My choice? When have I ever had a choice? "It's not my choice. You just told me you were going to help regardless... So again, I have NO choice. Can you see how absurd your statement is?"
"No. I said you have a choice, not ALL the choices. I'm helping you regardless of what you choose. Whether you accept my help or not, is not going to change anything. But you can choose to accept my help. Think about it. I will give you two hours, and then I'm calling you back and we’ll talk." Two hours? What the hell will I figure out in two hours?
"Um... I need more time to..."
"No, two hours is what I'm offering. I'm going to call you back, and we're going to talk. Really talk. You will accept my help, or not, but you WILL give me your decision in two hours."
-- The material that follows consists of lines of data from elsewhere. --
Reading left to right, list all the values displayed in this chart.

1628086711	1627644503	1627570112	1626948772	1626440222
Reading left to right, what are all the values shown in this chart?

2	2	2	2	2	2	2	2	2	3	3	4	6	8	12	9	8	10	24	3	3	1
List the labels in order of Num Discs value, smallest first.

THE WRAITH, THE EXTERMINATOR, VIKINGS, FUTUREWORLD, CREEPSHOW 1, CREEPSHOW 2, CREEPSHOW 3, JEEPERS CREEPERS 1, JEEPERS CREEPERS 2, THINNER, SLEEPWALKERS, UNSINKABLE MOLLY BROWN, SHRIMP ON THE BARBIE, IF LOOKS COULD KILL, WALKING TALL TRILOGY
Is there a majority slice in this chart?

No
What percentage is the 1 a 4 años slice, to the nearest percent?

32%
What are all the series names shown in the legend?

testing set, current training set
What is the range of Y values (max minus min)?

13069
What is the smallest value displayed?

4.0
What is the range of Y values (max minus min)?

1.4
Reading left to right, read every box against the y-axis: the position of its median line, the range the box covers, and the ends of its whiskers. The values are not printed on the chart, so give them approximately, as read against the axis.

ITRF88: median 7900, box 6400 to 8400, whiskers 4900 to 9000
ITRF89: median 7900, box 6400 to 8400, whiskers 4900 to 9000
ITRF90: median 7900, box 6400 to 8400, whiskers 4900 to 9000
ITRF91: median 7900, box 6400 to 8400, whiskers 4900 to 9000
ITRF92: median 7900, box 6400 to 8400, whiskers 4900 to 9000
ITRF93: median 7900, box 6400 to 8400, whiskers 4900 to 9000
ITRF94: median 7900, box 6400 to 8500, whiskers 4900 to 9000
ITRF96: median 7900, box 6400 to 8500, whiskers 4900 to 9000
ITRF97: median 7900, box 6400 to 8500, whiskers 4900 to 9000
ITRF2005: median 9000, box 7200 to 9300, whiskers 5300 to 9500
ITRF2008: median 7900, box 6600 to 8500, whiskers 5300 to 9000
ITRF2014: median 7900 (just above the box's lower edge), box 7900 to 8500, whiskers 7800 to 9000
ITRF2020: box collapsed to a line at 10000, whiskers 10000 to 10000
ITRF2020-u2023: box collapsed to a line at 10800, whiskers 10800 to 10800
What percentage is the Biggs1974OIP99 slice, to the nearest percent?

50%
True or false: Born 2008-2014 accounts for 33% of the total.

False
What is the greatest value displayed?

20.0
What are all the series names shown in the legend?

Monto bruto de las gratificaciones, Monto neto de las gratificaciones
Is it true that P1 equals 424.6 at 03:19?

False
"Z... I can't think anymore..."
"That's the point. I'm here now, to think for or with you- Your choice. Two hours, love. I'm calling you back at 2:15. Please have your answer ready." Shit!
==========
At 2:10, I realize I want Z's help. I actually want it. And knowing I want his help gives me a sense of peace I have rarely, if ever, felt before. Knowing I will have such a straight-forward man in my corner makes me feel a kind of relief, an actual sense of calm. I'm content and excited, so when the phone rings, I'm ready. I don't jump or gasp. I answer calmly.
"Hi."
"Hello, Sweetheart. How are you feeling?"
"Good. I'm good. I, ah, have decided to accept your help. Um, please help me." There! I jumped off the cliff.
"I would love to help you, and I'm honored that you are willing to let me. I would have helped anyway, but I'm glad I don't have to fight you as well." Again, there’s a smile in his voice.